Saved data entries
--- START ---

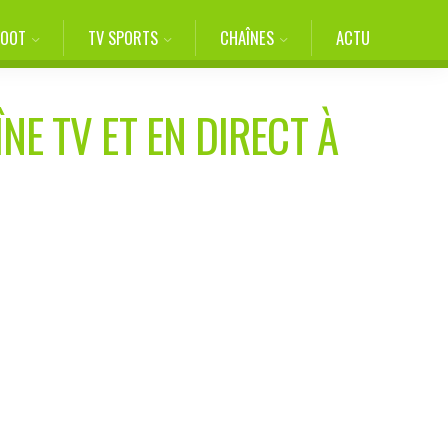
FOOT
TV SPORTS
CHAÎNES
ACTU
NE TV ET EN DIRECT À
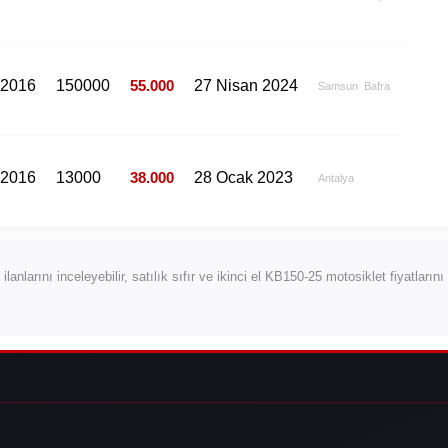
2016
150000
55.000
27 Nisan 2024
Samsun
Bafra
2016
13000
38.000
28 Ocak 2023
Antalya
ilanlarını inceleyebilir, satılık sıfır ve ikinci el KB150-25 motosiklet fiyatların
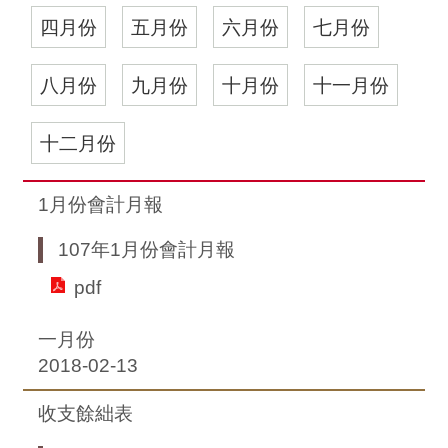
四月份
五月份
六月份
七月份
八月份
九月份
十月份
十一月份
十二月份
1月份會計月報
107年1月份會計月報
pdf
一月份
2018-02-13
收支餘絀表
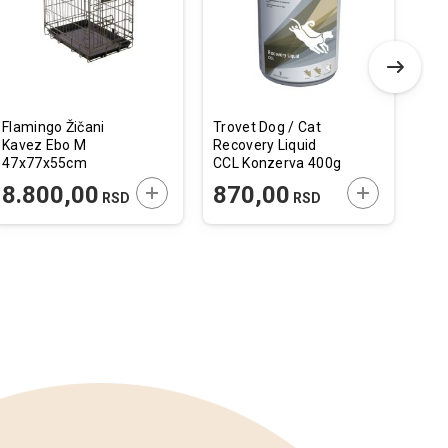
želja
želja
Flamingo Žičani
Trovet Dog / Cat
Fla
Kavez Ebo M
Recovery Liquid
Leo
47x77x55cm
CCL Konzerva 400g
10x
 U KORPU
DODAJTE U KORPU
DODAJTE U 
8.800,00
870,00
7
RSD
RSD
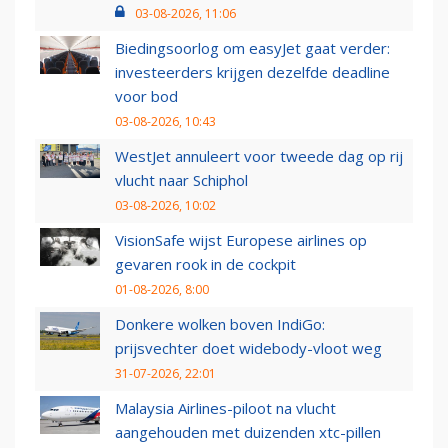
03-08-2026, 11:06
Biedingsoorlog om easyJet gaat verder:
investeerders krijgen dezelfde deadline
voor bod
03-08-2026, 10:43
WestJet annuleert voor tweede dag op rij
vlucht naar Schiphol
03-08-2026, 10:02
VisionSafe wijst Europese airlines op
gevaren rook in de cockpit
01-08-2026, 8:00
Donkere wolken boven IndiGo:
prijsvechter doet widebody-vloot weg
31-07-2026, 22:01
Malaysia Airlines-piloot na vlucht
aangehouden met duizenden xtc-pillen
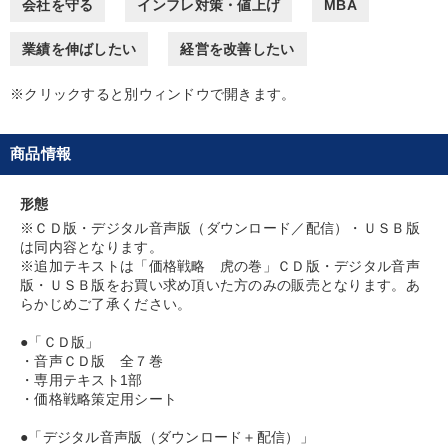
会社を守る
インフレ対策・値上げ
MBA
すべての音声・動画（全2077タイトル）からお探しいただけます
業績を伸ばしたい
経営を改善したい
タグ・キーワード
※クリックすると別ウィンドウで開きます。
サービス
歴史に学ぶ
井上和弘
商品情報
健康・ウェルビーイング
経営計画
対談・座談会
形態
企業成長
海外の成功事例
プレゼン
稲盛和夫
※ＣＤ版・デジタル音声版（ダウンロード／配信）・ＵＳＢ版
は同内容となります。
マーケティング
不動産
SNS活用
商品開発
※追加テキストは「価格戦略 虎の巻」ＣＤ版・デジタル音声
版・ＵＳＢ版をお買い求め頂いた方のみの販売となります。あ
資産保全
創業者
松下幸之助
営業力強化
らかじめご了承ください。
●「ＣＤ版」
IT・デジタル活用
コロナ禍対策
マネジメント
・音声ＣＤ版 全７巻
・専用テキスト1部
デジタルマーケティング
異発想
投資
・価格戦略策定用シート
●「デジタル音声版（ダウンロード＋配信）」
※「更新」を押すと「タグ・キーワード」を更新いただけます。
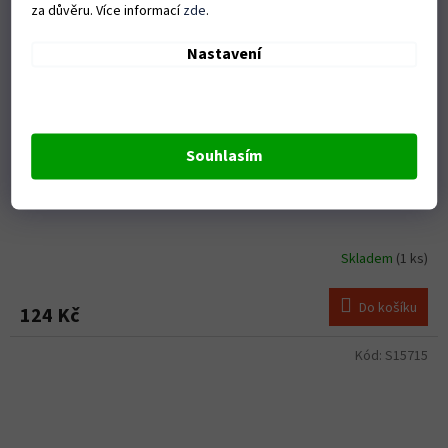
za důvěru. Více informací
zde
.
Nastavení
Souhlasím
Sklíčidlo MAGG 13mm + klička
Skladem
(1 ks)
Do košíku
124 Kč
Kód:
S15715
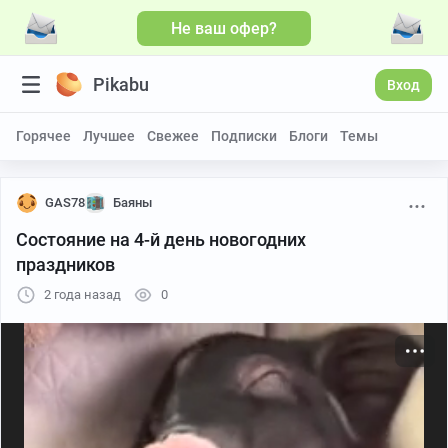
Не ваш офер?
Больше видео
Pikabu
Вход
Горячее
Лучшее
Свежее
Подписки
Блоги
Темы
GAS78
Баяны
Состояние на 4-й день новогодних
праздников
2 года назад
0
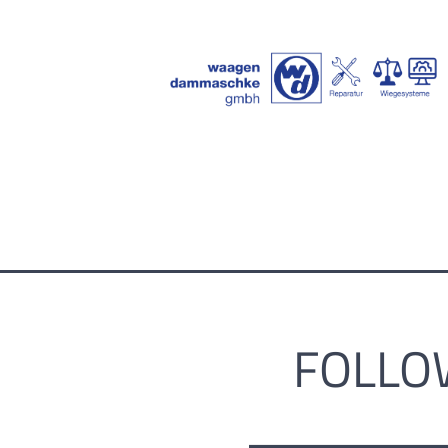
FOLLO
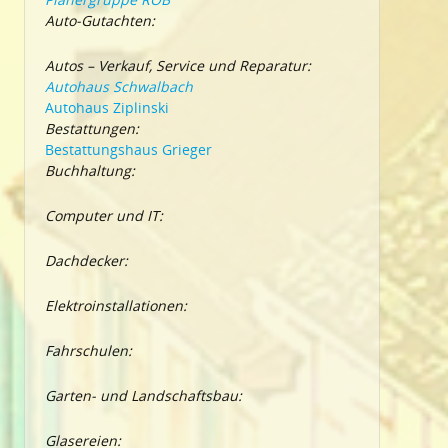
Auto-Gutachten:
Autos – Verkauf, Service und Reparatur:
Autohaus Schwalbach
Autohaus Ziplinski
Bestattungen:
Bestattungshaus Grieger
Buchhaltung:
Computer und IT:
Dachdecker:
Elektroinstallationen:
Fahrschulen:
Garten- und Landschaftsbau:
Glasereien:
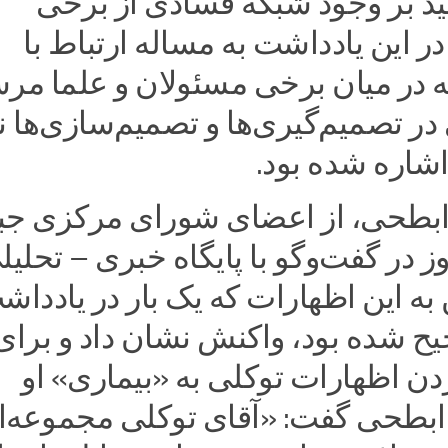
کید بر وجود شبکه فسادی از برخی
در این یادداشت به مساله ارتباط با
ه در میان برخی مسئولان و علما مر
ر تصمیم‌گیری‌ها و تصمیم‌سازی‌ها ن
اره شده ‌بود.
بطحی، از اعضای شورای مرکزی جب
وز در گفت‌وگو با پایگاه خبری – تحلیل
 به این اظهارات که یک‌ بار در یاددا
ح شده ‌بود، واکنش نشان داد و برای
ردن اظهارات توکلی به «بیماری» او
 ابطحی گفت: «آقای توکلی مجموعه‌ا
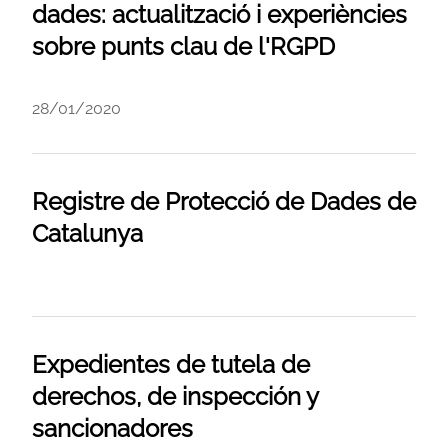
dades: actualització i experiències
sobre punts clau de l'RGPD
28/01/2020
Registre de Protecció de Dades de
Catalunya
Expedientes de tutela de
derechos, de inspección y
sancionadores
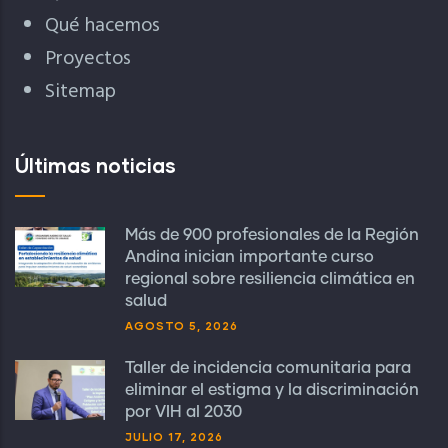
Qué hacemos
Proyectos
Sitemap
Últimas noticias
Más de 900 profesionales de la Región
Andina inician importante curso
regional sobre resiliencia climática en
salud
AGOSTO 5, 2026
Taller de incidencia comunitaria para
eliminar el estigma y la discriminación
por VIH al 2030
JULIO 17, 2026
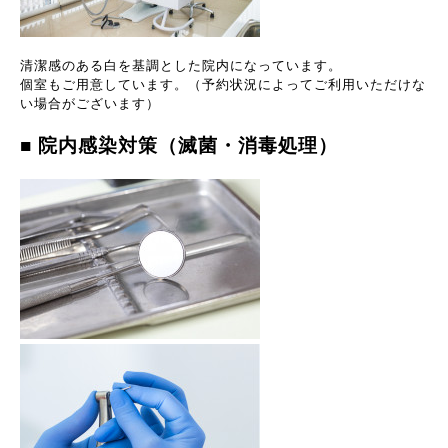
清潔感のある白を基調とした院内になっています。
個室もご用意しています。（予約状況によってご利用いただけな
い場合がございます）
■
院内感染対策（滅菌・消毒処理）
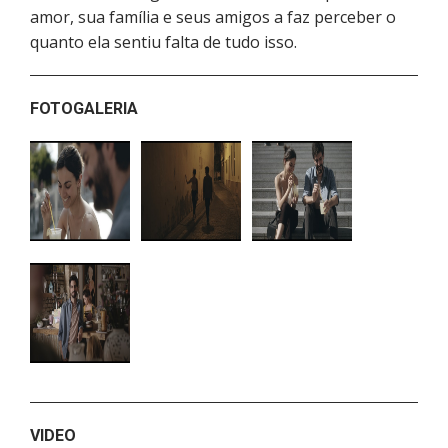
amor, sua família e seus amigos a faz perceber o
quanto ela sentiu falta de tudo isso.
FOTOGALERIA
VIDEO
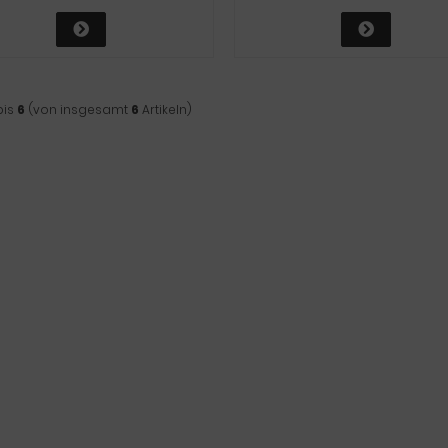
bis
6
(von insgesamt
6
Artikeln)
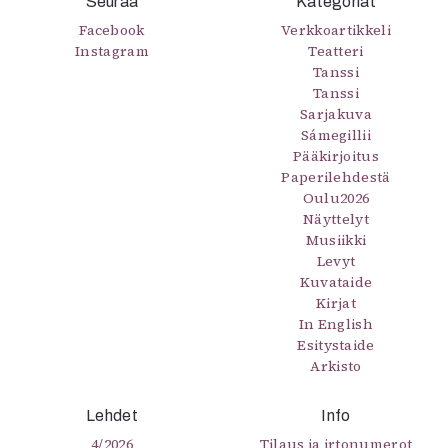
Seuraa
Kategoriat
Facebook
Verkkoartikkeli
Instagram
Teatteri
Tanssi
Tanssi
Sarjakuva
Sámegillii
Pääkirjoitus
Paperilehdestä
Oulu2026
Näyttelyt
Musiikki
Levyt
Kuvataide
Kirjat
In English
Esitystaide
Arkisto
Lehdet
Info
4/2026
Tilaus ja irtonumerot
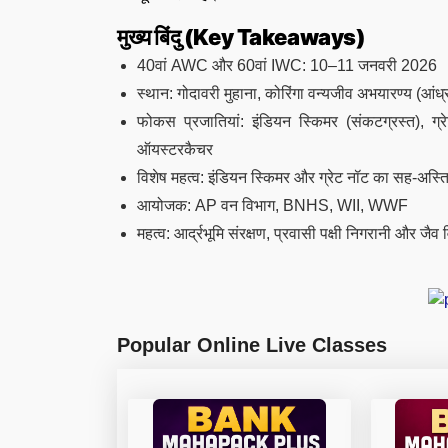
मुख्य बिंदु (Key Takeaways)
40वां AWC और 60वां IWC: 10–11 जनवरी 2026
स्थान: गोदावरी मुहाना, कोरिंगा वन्यजीव अभयारण्य (आंध्र
फोकस प्रजातियां: इंडियन स्किमर (संकटग्रस्त), ग्रे
ऑयस्टरकैचर
विशेष महत्व: इंडियन स्किमर और ग्रेट नॉट का सह-अस्ति
आयोजक: AP वन विभाग, BNHS, WII, WWF
महत्व: आर्द्रभूमि संरक्षण, प्रवासी पक्षी निगरानी और जैव
Popular Online Live Classes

--- END ---

PROBLEM DETAILS
What is needed is an exact copy of the lines from the beginning of the data through the line containing "Malaysia Airlines-piloot na vlucht", both included, without any pictures.

RESULT OF THIS TASK
FOOT
TV SPORTS
CHAÎNES
ACTU
NE TV ET EN DIRECT À
2016
150000
55.000
27 Nisan 2024
Samsun
Bafra
2016
13000
38.000
28 Ocak 2023
Antalya
ilanlarını inceleyebilir, satılık sıfır ve ikinci el KB150-25 motosiklet fiyatların
四月份
五月份
六月份
七月份
八月份
九月份
十月份
十一月份
十二月份
1月份會計月報
107年1月份會計月報
pdf
一月份
2018-02-13
收支餘絀表
želja
želja
Flamingo Žičani
Trovet Dog / Cat
Fla
Kavez Ebo M
Recovery Liquid
Leo
47x77x55cm
CCL Konzerva 400g
10x
 U KORPU
DODAJTE U KORPU
DODAJTE U 
8.800,00
870,00
7
RSD
RSD
03-08-2026, 11:06
Biedingsoorlog om easyJet gaat verder:
investeerders krijgen dezelfde deadline
voor bod
03-08-2026, 10:43
WestJet annuleert voor tweede dag op rij
vlucht naar Schiphol
03-08-2026, 10:02
VisionSafe wijst Europese airlines op
gevaren rook in de cockpit
01-08-2026, 8:00
Donkere wolken boven IndiGo:
prijsvechter doet widebody-vloot weg
31-07-2026, 22:01
Malaysia Airlines-piloot na vlucht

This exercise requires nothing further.